◆ **Excerpt**
┌──
How can we explain that our most prominent jurists, under the leadership of
Roman A. Rudenko, could have made these charges without proper evidence?
The answer is obvious. Even before the start of the investigation, the
resolutions of the July (1953) Plenum of the Central Committee of the CPSU and
the Decree of the Presidium of the Supreme Soviet of the USSR were made public,
which contained not only a political, but also a legal assessment of the
deed.
Katusev stated
that there was no proper evidence against Beria and the others, and they were
accused, convicted, and executed on the basis of the Central Committee Plenum of
July 1953 and a decree of the legislature! If, in fact, a transcript and
materials of the “Beria trial” of December 1953 exist, Katusev would have had
access to them. He does not mention any transcript. This might mean that
there is none and no trial really took place. But to draw this conclusion would
be an argumentum ex silentio and in this case a logical fallacy.
Skopic continues about Beria:
When this method didn’t
work, Beria simply murdered his victims; in 1993, workers digging a ditch at his
former home found several sets of human remains that had been hastily covered up
with quicklime.
This statement is contradicted by the very source Skopic cites, a 1993 article
in the British newspaper Independent. That article states:
MOSCOW - Building workers
digging a ditch in the centre of the city on Friday unearthed a common grave
near the mansion once occupied by Stalin's secret police chief, Lavrenti
Beria, writes Helen Womack. Since Beria was notorious for carrying out
interrogation and torture in his own home, it is reasonable to assume that
the bones are the remains of his personal victims.
… it is believed that
Beria lured young women there, had sex with them, then had them murdered in
the basement.
… The workers had been
digging for several hours when they came upon a pile of human bones,
including two children's skulls
[20]…
So not “at his former home” as Skopic claims but “near” it, plus "children’s
skulls.” Was Beria raping children too, and then carrying the remains outside
his home to bury them “near” where he lived? Ridiculous!
There is no evidence that these bodies had anything to do with Beria. So why did
Skopic distort what the article says? Is he “grasping at a straw” – trying to
find something that will make Beria look bad? It sure looks that way.
Executions
Skopic:
Even if we grant the most
pro-Stalin interpretation of the facts, counting only the deaths directly
recorded in the Soviet archives (799,455 executions, 1.7 million deaths while
imprisoned, 390,000 during the forced resettlement of rural peasants, and
400,000 people deported to Siberia and elsewhere), we still get a figure of more
than three million.
└──
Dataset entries
┌──
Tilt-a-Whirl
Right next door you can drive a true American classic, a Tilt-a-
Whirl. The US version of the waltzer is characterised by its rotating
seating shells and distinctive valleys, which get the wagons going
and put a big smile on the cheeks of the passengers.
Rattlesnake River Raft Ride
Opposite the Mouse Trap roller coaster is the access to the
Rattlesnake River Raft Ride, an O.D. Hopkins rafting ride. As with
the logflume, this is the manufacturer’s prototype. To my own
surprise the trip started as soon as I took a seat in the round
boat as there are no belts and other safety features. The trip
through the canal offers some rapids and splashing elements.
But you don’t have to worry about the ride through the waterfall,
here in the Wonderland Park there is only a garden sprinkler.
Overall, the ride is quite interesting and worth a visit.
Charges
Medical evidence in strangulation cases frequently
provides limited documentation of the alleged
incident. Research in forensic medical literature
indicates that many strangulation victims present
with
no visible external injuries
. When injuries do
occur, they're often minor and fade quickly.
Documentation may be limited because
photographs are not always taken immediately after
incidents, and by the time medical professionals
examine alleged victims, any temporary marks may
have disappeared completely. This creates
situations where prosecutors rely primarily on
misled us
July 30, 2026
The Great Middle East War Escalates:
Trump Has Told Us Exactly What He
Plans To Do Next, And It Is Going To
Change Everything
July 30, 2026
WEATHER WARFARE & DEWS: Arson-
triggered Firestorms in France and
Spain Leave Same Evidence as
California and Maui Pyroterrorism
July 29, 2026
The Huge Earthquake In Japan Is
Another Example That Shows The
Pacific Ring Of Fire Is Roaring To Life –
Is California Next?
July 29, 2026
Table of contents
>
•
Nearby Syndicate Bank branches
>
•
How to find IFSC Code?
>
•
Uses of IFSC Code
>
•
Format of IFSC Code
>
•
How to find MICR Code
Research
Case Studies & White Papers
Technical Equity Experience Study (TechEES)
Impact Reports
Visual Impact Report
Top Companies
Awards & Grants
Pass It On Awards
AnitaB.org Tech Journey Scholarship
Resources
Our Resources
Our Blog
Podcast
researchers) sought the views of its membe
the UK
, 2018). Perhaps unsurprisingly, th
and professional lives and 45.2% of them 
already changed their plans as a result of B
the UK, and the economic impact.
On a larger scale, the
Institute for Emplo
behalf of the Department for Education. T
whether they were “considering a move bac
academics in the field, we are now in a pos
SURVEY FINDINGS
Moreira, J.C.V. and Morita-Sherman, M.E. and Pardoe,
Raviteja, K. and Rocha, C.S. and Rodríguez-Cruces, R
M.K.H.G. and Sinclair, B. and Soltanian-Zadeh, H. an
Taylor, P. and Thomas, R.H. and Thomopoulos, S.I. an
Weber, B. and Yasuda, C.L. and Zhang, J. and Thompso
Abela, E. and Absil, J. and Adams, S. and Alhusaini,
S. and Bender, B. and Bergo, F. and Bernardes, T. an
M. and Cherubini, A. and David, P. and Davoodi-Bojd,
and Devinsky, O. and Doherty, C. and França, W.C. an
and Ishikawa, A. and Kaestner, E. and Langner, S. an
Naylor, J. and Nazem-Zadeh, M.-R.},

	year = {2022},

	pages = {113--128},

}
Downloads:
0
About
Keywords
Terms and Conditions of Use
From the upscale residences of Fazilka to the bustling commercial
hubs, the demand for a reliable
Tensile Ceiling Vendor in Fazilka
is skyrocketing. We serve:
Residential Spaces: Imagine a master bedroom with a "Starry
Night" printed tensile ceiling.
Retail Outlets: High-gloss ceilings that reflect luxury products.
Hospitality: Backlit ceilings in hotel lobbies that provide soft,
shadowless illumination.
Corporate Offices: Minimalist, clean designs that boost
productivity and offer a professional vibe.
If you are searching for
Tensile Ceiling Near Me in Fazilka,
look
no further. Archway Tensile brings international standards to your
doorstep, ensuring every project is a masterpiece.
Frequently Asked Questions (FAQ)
└──
◆ **Goal of the exercise**
Reproduce the Beria excerpt word for word, from "This statement is" up to and including "the basement.".

◆ **Answer section**
This statement is contradicted by the very source Skopic cites, a 1993 article
in the British newspaper Independent. That article states:
MOSCOW - Building workers
digging a ditch in the centre of the city on Friday unearthed a common grave
near the mansion once occupied by Stalin's secret police chief, Lavrenti
Beria, writes Helen Womack. Since Beria was notorious for carrying out
interrogation and torture in his own home, it is reasonable to assume that
the bones are the remains of his personal victims.
… it is believed that
Beria lured young women there, had sex with them, then had them murdered in
the basement.